• September 20, 2017 |

    I’ll Be Wearing Green Velvet

    some words on reinvention

    article by , illustrated by

    It’s hanging in my closet now, nestled between T-shirts and button-downs, carving a category for itself. My Going Out Shirt. Shirts, if you count the other vaguely shimmery pieces on either side, the ones I wear to class and the library and, most often, while lounging in bed. It’s green, my Going Out Shirt, green velvet, and crushed just a bit to reflect the light while dancing. Or, at least, I’d assume. I’ve only danced in the dressing room while wearing it because as much as I’d like to try , I’m not quite sure how much of a Going Out Person I can be.

    There’s something about late summer (or early autumn) that makes reinvention seem possible. Perhaps it has to do with the start of a new school year. We sharpen our pencils, we reconnect with friends after a summer away, and on some level, we feel different. We are older, sure, though not necessarily stuck in our ways. We are more well traveled, though not necessarily world weary. We have spent the last few weeks whiling away the last sunlit nights and wondering about the days to come, about how we’ll fit into them and how to shape them to fit us. We are, essentially, ourselves, hardly different at the end of this summer than we were the last, and yet, we feel like we could be someone more. More interesting. More fun. More exciting. Or less, depending on what we’ve done with our lives up until now. We experiment with changes both visible (dyed hair, new piercing, a set of shiny shoes) and invisible (cooler temper, kinder heart, a greater sense of responsibility,). We dial up or tone down aspects of ourselves to correspond to lives lived at a different volume.

    Reinvention is a tricky concept because on the surface, it seems so easy. Put on the Going Out Shirt, and you’ll become a Going Out Person. In many ways, it is this easy. I love the way a slick of red lipstick and a good song to walk to makes me feel powerful, even if the hour before, I’d been struggling to leave my room. We feel a little bit like new people when we make these small changes; and if we make enough of them, we start to feel like we can change who we’ve always been. Sometimes, that’s a great thing, and it’s definitely something that we’ve all heard college is for. Becoming someone new is exhilarating, a flying leap into uncharted territory. But there are moments when I wonder: Just how much of that vast expanse—that great unknown—have I been carrying with me all along?

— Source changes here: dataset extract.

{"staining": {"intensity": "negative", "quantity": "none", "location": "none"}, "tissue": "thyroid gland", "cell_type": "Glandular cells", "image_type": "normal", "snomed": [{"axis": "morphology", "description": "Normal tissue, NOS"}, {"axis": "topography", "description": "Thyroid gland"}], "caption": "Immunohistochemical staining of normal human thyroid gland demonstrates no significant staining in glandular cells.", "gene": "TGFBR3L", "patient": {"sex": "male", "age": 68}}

    In a 2015 interview on BBC Radio 4’s iconic program, Desert Island Discs, the great comedian/writer/actor Stephen Fry grappled with this idea. In between discussions of the music he would take with him to a desert island (mostly classical, a bit of Brahms, and some Wagner, which he described as “transcendent,” in case you were wondering) he came up with the following musing:

    “The nature of oneself is a bit like a signature. As a teenager you practice your signature all the time; you think ‘oh, I’ll do a straight down Y or an F that’s backwards’ or something. And then after a while it becomes your signature. It’s a bit the same with your personality. When you’re a teenager and a young adult you think ‘I’ll try this pose, I’ll try this interest, this style of dress’ and then slowly, it is you.”

    We often view reinvention as something that just happens. You change your signature, you change yourself. To extend the image of “the great unknown,” throwing oneself across a chasm seems less daunting if the other side is clearly visible. If we can embrace change immediately, with every fiber of our being, of course we should be able to leap gracefully across. With the end in sight, the journey, the actual act of transformation, doesn’t matter as much.

    Despite fun bits like backwards Fs, I think the most important word in Fry’s speech is “slowly.” It explains why I and many people I’ve known have trouble with the concept “New Year, New Me.” The year changes, of course; but somehow, we can still feel static, no matter how hard we try. Bursts of frenetic activity during moments of beginning, all-or-nothing attempts to get fit, get smart, get cool, almost inevitably die out. And if they don’t, the drastic transformation can be jarring. To change oneself so quickly is, in essence, to sacrifice one’s signature, as Fry would say. You can change the way you draw your Ys, but at the end, you should still be able to read your name.

    This is not to say reinvention is impossible, or unworthy, or a process reserved for posers. Rather, reinvention is, at its core, a process of rediscovery, of figuring out which parts of ourselves we’d like to highlight at a given moment in time. It’s a constant process and one whose allure I’m not sure we’ll ever truly be able to resist. And maybe that’s good. Maybe we’re all constantly striving to be a different—if not necessarily better—version of ourselves, and when we get there (if we get there), we’ll have shone enough light into enough dark places for us to be able to see a little clearer. If we cultivate our appearances, or behaviors, or the types of music we listen to, maybe, just maybe, we’ll get closer to becoming the people we want to be. The kind of people we might have once admired, whose traits we may have taken note of and tucked away in an ever-growing list of attitudes toward living. The kind of people who, if we were to see them across a crowded room, might be wearing green velvet.